“Look all the way up,” says Keahi, directing my attention to the slight curve at the top of the mainsail. “That’s what your boom vang is for. You loosen or tighten it to change the twist up there.”
He has me pull on the line for the vang and I watch as the top of the sail makes slight — but noticeable — changes that help the boat to move even faster. That’s a skill I never really practiced when I worked on larger boats.
Heather keeps Gung Ho on course as we cruise out of the harbor, and with her hands on the tiller and her gaze straight ahead, even manages to thread through an opening no more than fifty yards wide. Seeing her smile, with the wind in her hair and the sunlight dancing on her shoulders, reminds of when being on the water was part of our everyday life. Splashing along Lahaina’s shore, I cherish this woman who has been with me for ten years, and has grown from a girl to the beautiful mother of our two boys.
“You remember what this feels like?” I ask Heather with a grin.
She nods and then laughs, “I so needed this!”

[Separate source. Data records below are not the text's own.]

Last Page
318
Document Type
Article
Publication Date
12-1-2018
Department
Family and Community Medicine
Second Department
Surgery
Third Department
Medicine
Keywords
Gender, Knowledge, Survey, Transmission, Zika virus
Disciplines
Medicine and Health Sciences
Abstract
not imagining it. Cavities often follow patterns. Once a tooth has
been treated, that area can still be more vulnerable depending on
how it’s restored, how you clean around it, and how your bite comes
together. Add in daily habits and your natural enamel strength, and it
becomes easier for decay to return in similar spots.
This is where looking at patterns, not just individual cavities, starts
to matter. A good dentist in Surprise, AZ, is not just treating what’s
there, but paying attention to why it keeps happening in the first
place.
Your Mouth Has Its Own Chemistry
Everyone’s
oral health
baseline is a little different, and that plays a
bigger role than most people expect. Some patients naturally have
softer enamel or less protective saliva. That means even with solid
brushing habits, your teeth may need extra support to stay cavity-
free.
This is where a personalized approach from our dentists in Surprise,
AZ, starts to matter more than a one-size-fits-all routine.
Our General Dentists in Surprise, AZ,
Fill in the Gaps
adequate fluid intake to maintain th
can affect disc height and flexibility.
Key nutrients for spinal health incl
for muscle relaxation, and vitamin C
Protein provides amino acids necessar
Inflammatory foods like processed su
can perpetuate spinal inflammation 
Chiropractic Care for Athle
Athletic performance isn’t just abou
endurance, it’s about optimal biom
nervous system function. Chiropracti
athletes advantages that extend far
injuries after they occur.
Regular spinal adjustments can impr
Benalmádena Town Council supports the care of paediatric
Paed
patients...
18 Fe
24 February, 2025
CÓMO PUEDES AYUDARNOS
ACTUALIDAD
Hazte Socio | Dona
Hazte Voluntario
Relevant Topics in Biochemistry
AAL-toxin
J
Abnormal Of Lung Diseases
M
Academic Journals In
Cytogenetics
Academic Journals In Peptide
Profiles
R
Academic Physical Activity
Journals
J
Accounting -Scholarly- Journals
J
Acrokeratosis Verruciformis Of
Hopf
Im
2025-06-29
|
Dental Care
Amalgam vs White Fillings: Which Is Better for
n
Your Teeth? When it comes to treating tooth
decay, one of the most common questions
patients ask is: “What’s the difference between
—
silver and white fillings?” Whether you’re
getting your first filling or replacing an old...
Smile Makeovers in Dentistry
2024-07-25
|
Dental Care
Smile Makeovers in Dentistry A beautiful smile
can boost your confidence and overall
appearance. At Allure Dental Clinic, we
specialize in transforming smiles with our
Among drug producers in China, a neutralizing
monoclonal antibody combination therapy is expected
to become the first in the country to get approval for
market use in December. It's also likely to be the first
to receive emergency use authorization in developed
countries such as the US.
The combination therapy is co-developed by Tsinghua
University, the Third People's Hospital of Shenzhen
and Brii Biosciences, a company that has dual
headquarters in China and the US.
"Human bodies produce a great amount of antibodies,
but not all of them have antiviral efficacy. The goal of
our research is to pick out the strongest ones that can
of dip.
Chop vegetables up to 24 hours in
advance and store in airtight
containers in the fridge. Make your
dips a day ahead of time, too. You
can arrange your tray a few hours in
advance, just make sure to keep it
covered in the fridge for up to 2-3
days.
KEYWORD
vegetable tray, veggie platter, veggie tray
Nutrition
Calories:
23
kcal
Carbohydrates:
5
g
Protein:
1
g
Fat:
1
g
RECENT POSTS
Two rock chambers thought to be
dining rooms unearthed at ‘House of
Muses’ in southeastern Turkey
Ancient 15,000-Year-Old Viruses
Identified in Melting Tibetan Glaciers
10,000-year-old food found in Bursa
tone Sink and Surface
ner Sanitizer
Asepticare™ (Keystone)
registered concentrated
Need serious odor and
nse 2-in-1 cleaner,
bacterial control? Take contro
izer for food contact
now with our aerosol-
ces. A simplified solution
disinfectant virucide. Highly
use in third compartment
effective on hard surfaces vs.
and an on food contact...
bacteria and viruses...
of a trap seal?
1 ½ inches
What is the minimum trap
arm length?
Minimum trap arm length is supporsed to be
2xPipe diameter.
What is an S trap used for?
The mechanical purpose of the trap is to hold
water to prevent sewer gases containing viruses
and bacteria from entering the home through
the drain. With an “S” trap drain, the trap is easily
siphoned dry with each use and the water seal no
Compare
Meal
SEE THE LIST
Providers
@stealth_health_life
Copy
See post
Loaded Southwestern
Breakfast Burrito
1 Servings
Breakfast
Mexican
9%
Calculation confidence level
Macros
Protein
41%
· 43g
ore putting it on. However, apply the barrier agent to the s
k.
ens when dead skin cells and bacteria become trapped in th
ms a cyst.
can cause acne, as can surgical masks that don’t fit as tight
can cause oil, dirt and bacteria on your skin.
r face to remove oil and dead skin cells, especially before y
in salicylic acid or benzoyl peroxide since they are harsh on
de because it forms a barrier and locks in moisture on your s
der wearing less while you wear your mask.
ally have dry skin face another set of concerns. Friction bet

One of Gung Ho’s most important lessons is learning to read the conditions around you. The island’s steep mountains funnel the wind powerfully between valleys and across the channels—yet momentum can stop in an instant once you reach the wind line and the boat tucks into the lee. Conditions in these waters are so dependent upon the slightest change in wind direction that some say, if you can sail in Hawai‘i, you can sail anywhere in the world.
Keahi points to a line in the clouds that marks where the calm conditions stop and the stronger trade winds begin. He tells us that cooler, northerly winds are more common in winter, though by summer, winds clock to northeast.